Space Fantasy Article

What’s Space Fantasy?

First, you have to realize that Star Wars isn’t hard science fiction. Those who write the movies and novels don’t worry too much about scientific accuracy, and neither should you. Anything is possible, as long as it makes for a good story and the special effects look cool.

Star Wars isn’t superscience, either. Characters and story are more important to a Star Wars adventure than the newest gizmo – though cool equipment does have its place. But technology never overshadows the human elements. So although characters might routinely have to buy and repair equipment, they don’t usually have to invent new gadgets to save the day and defeat the enemies of the Republic. Whatever they need probably already exists in the universe.

Here are some tips to help you incorporate the key elements of space fantasy into an adventure.

Plenty of Action

In a space fantasy story, there’s a lot of action, including combat, chases, and dramatic conflict. Events happen fast and furiously, and they usually involve a lot more reaction than planning. So the Gamemaster should never let the heroes stand around quietly for too long – that’s not in the spirit of space fantasy.

Opportunities for Combat

Every adventure should have at least one combat scene, plus the potential for several more. Combat is action, and it’s usually more exciting for characters to blast their way out of trouble than to talk an enemy into surrendering – although the latter can be fun as a change of pace.

So be prepared. Every scene you present may erupt into combat, and that’s okay. After all, that’s space fantasy – that’s Star Wars!

Cool Villains

In most cases, the heroes are good guys and the villains are exceptionally evil. But they’re also cool! Nothing makes an adventure more memorable than a nasty, evil, powerful, and ultimately cool villain who threatens the heroes and opposes them at every turn.
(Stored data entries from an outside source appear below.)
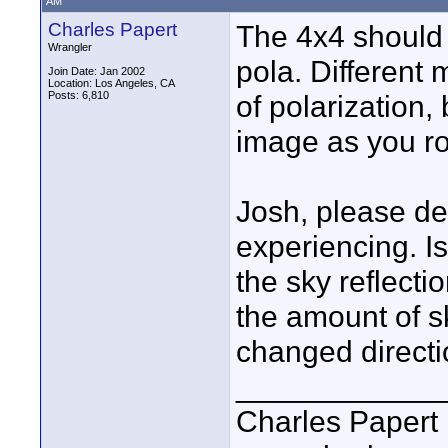
AM
Charles Papert
The 4x4 should 
Wrangler
pola. Different
Join Date: Jan 2002
Location: Los Angeles, CA
Posts: 6,810
of polarization,
image as you ro
Josh, please de
experiencing. I
the sky reflecti
the amount of s
changed direct
____________
Charles Papert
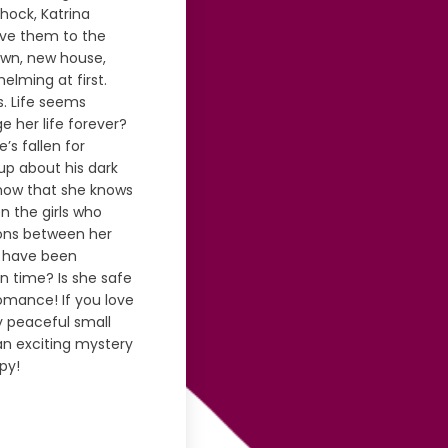
hock, Katrina
ove them to the
town, new house,
helming at first.
. Life seems
e her life forever?
s fallen for
up about his dark
 now that she knows
 the girls who
ions between her
s have been
 in time? Is she safe
romance! If you love
ly peaceful small
 an exciting mystery
py!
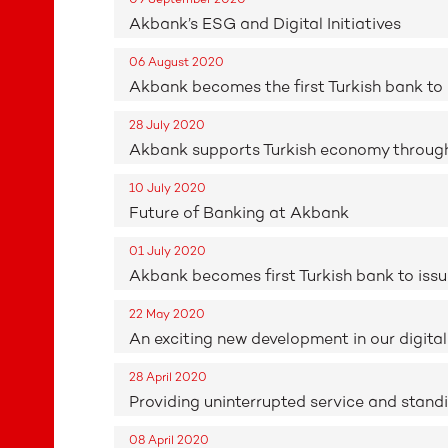
Akbank’s ESG and Digital Initiatives
06 August 2020
Akbank becomes the first Turkish bank t
28 July 2020
Akbank supports Turkish economy through 29
10 July 2020
Future of Banking at Akbank
01 July 2020
Akbank becomes first Turkish bank to is
22 May 2020
An exciting new development in our digital
28 April 2020
Providing uninterrupted service and stand
08 April 2020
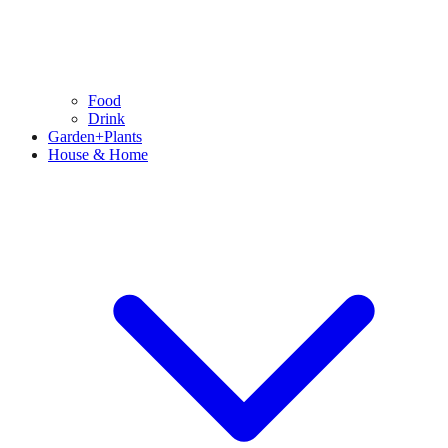
Food
Drink
Garden+Plants
House & Home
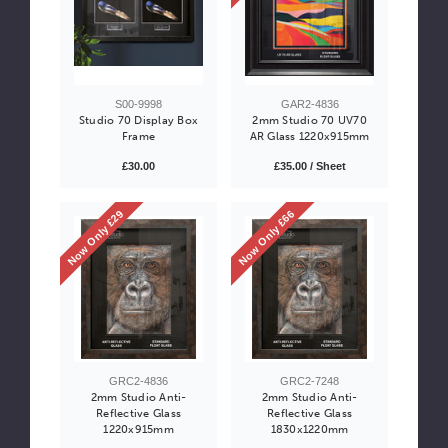
S00-9998
GAR2-4836
Studio 70 Display Box
2mm Studio 70 UV70
Frame
AR Glass 1220x915mm
£30.00
£35.00 / Sheet
Now Only £29
Now Only £66
GRC2-4836
GRC2-7248
2mm Studio Anti-
2mm Studio Anti-
Reflective Glass
Reflective Glass
1220x915mm
1830x1220mm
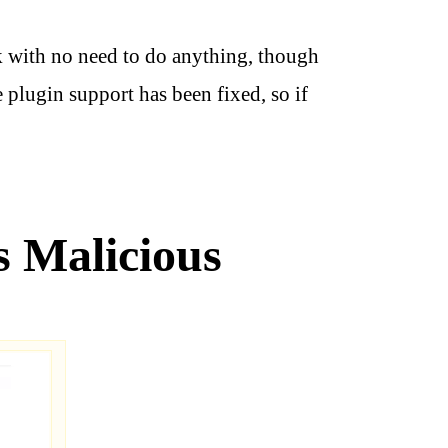
k with no need to do anything, though
plugin support has been fixed, so if
s Malicious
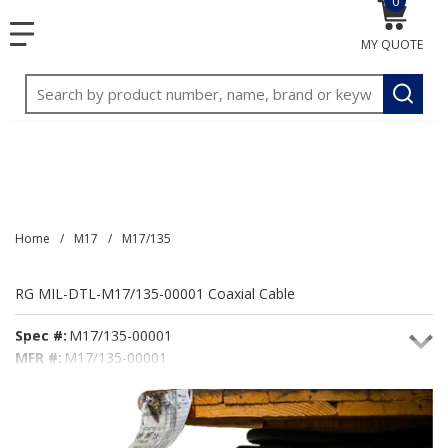
0
{0} item
<meta name="google-site-verification"
SKIP TO MAIN CONTENT
menu
content="3TGVx_bTNjrNhgn43zWfOR7K8hz1G7bglK6OjcYo
MY QUOTE
/>
Site Search
submit
Home
/
M17
/
M17/135
RG MIL-DTL-M17/135-00001 Coaxial Cable
Spec #:
M17/135-00001
MFR #:
M17/135-00001
Seacoast #:
M17/135-00001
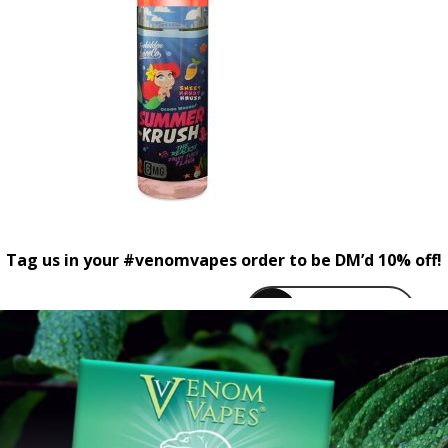
Tag us in your #venomvapes order to be DM’d 10% off!
venomvapeuk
Of course, not every villain the characters face has to be super-cool. Minor opponents and lackeys of major villains are foten weak, cowardly, and even outright stupid. (They may still be dangerous – in large numbers, even weak opponents can seriously threaten a group of heroes.)

Epic Plots

In space fantasy, everything is bigger, better, and larger than life. Overwhelming odds, galaxy wide conspiracies, unthinkably large armies, planet-destroying super weapons, masters of ultimate evil – these elements are present on a grand scale in every Star Wars adventure. Heroes rescue planets from total destruction, cross light-years of distance in a heartbeat, and battle weapons the size of small moons as they struggle to save the galaxy.

Clear-Cut Motives

In most cases, space fantasy presents the epic conflict of good versus evil. The good guys clearly have the best interests of the galaxy at heart, while the bad guys simply want to conquer or destroy it. There’s room for the occasional shade of gray, but in general you know that Darth Maul is EVIL, and that Qui-Gon Jinn and Obi-Wan Kenobi are GOOD.

So when the heroes encounter a band of pirates, they know they’re facing vile thugs who like to hurt people and accumulate wealth (usually by hurting people). And when they encounter battle droids, they know there’s no use trying to talk sense into them. They’ll have to blast or be blasted!